### Atividades propostas
1. Responda, com base no texto sobre a Bolsa antes da crise:
(a) Quanto subiram as ações do BTG Pactual em 2019?
(b) Com quantos pontos o Ibovespa encerrou dezembro de 2019?
(c) Segundo Ricardo França, por que as pessoas físicas tiveram esse impulso?
2. Liste todos os percentuais de alta mencionados no texto sobre a Bolsa antes da crise, indicando a que cada um se refere.
3. Retome o texto sobre a Bolsa antes da crise, dando continuidade a partir da última frase apresentada.

Um apetite pré-crise
Antes da crise do coronavírus estourar, o vento era favorável aos navegantes da B3. Em 2019, as empresas de consumo e de planos de saúde, por exemplo, tiveram bom desempenho na Bolsa. As que mais cresceram nesses segmentos foram Via Varejo (154,44%) e Qualicorp (229,99%), respectivamente. As ações com maior alta no ano foram as do BTG Pactual, que subiram 238,53%. O Ibovespa cresceu 31,58%, encerrando aos 115 mil pontos em dezembro de 2019.
“As pessoas físicas acabaram tendo esse impulso porque não havia atratividade na renda fixa”, ressalta Ricardo França, analista da Ágora. “Era um momento positivo para investir na renda variável antes do coronavírus chegar.”

### Material fornecido

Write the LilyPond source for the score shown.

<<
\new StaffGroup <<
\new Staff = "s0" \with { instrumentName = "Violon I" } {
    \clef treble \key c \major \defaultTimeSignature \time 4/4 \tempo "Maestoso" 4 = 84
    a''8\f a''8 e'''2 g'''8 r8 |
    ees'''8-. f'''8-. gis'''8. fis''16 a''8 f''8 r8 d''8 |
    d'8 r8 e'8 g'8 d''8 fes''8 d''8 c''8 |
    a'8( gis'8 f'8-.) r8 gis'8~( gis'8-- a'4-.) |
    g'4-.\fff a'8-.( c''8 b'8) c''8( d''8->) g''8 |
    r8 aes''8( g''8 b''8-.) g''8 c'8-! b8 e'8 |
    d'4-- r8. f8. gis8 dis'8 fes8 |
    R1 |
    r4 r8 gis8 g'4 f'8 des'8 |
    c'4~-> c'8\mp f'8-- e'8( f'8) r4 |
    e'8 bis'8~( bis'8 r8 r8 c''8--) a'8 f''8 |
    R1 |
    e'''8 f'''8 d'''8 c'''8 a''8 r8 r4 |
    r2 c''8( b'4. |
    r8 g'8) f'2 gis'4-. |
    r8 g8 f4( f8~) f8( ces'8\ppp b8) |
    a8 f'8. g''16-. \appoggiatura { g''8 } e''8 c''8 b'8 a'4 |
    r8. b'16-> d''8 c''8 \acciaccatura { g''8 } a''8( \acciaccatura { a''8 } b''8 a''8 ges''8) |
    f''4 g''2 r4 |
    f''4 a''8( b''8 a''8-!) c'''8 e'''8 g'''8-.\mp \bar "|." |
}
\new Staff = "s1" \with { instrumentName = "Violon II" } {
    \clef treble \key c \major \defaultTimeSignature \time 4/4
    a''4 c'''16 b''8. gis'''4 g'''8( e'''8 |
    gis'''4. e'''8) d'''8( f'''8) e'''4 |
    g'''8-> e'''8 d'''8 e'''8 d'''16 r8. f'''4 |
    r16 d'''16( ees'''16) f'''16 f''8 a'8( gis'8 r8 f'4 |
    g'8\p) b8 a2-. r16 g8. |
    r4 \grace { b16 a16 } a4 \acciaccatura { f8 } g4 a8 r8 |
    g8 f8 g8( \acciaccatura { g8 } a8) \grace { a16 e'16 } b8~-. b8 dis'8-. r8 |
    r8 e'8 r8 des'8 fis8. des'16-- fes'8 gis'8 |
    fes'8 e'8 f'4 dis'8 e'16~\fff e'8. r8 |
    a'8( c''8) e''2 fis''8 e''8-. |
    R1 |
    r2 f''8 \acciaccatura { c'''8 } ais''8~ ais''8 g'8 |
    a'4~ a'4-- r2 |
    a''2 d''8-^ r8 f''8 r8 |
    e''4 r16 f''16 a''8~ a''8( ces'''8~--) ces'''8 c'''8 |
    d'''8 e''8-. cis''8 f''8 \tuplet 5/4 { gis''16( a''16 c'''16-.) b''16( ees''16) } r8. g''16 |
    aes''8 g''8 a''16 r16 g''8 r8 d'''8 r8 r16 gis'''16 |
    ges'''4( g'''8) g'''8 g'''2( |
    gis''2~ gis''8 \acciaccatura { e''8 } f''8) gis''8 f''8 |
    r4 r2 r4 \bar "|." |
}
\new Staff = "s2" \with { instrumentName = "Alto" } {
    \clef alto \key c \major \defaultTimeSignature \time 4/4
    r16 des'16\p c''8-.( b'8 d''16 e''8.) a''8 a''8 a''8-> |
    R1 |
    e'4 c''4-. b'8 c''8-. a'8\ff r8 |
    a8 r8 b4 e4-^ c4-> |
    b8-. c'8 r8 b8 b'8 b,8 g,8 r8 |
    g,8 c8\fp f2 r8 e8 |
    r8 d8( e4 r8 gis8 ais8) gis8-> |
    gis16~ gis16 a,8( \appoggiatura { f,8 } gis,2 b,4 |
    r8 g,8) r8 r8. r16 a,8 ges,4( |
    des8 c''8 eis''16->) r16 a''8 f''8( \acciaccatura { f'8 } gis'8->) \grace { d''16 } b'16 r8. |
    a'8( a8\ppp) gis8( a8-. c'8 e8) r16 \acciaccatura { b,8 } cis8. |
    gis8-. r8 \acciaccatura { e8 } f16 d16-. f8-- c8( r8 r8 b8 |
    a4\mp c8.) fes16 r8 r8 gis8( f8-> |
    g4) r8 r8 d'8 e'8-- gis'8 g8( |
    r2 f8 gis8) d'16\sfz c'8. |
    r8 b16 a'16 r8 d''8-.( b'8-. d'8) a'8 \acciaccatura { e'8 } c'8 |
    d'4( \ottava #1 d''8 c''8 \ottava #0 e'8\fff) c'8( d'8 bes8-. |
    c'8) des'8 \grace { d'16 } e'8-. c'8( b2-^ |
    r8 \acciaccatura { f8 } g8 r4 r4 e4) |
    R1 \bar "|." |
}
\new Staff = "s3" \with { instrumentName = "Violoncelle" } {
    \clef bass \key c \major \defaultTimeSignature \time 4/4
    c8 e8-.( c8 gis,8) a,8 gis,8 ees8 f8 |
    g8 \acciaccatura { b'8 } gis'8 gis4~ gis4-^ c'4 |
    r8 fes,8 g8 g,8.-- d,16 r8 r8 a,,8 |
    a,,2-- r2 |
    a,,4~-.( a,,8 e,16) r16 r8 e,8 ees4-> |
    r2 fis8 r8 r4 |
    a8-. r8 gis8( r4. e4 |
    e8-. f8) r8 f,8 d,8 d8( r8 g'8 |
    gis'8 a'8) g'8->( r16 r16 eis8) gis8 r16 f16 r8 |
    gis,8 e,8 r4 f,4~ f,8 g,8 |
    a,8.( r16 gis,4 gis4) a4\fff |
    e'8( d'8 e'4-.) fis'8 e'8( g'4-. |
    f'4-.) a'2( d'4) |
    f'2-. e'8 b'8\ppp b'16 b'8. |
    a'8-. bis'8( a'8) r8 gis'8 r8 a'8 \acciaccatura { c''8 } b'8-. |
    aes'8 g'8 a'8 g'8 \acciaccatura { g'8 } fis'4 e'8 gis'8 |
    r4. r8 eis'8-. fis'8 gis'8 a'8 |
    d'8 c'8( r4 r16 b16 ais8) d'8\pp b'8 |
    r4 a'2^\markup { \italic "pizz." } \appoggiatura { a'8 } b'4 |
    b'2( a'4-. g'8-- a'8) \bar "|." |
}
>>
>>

### Respostas esperadas
1.
(a) 238,53%.
(b) 115 mil pontos.
(c) Porque não havia atratividade na renda fixa.

2.
- 154,44%: Via Varejo
- 229,99%: Qualicorp
- 238,53%: ações do BTG Pactual
- 31,58%: Ibovespa

3.
O analista de mercado da Ativa Investimentos, Ilan Arbetman, lembra que este momento de crise é novidade para a maioria dos investidores individuais. Até agora, boa parte só havia surfado a onda de crescimento da Bolsa. “Esse período de volatilidade forte assusta, especialmente os novatos, que só viam o rendimento da B3 crescer”, diz ele.
Apesar do choque com a queda repentina no valor das ações, o especialista conta que seus clientes, assim como todos os investidores individuais, se viram encurralados. “Do mesmo jeito que a Bolsa traz dúvida e incerteza, a renda fixa ou a poupança também vão gerar perda de patrimônio”, diz o analista.
Segundo Arbetman, a saída é ter paciência e não fazer nenhum tipo de movimento brusco no atual cenário. “Com a atual taxa de juros, inflação estabilizada e o câmbio nesse patamar, outros investimentos deixam de ser atrativos. Isso pode ajudar a reter mais gente na Bolsa”, avalia ele.
Para Sandra Peres, analista da Terra Investimentos, a partir de agora o investidor vai precisar analisar a fundo as empresas em que apostar. “Mesmo com a crise, os produtos de primeira necessidade e voltados para o mercado interno continuarão sendo demandados.”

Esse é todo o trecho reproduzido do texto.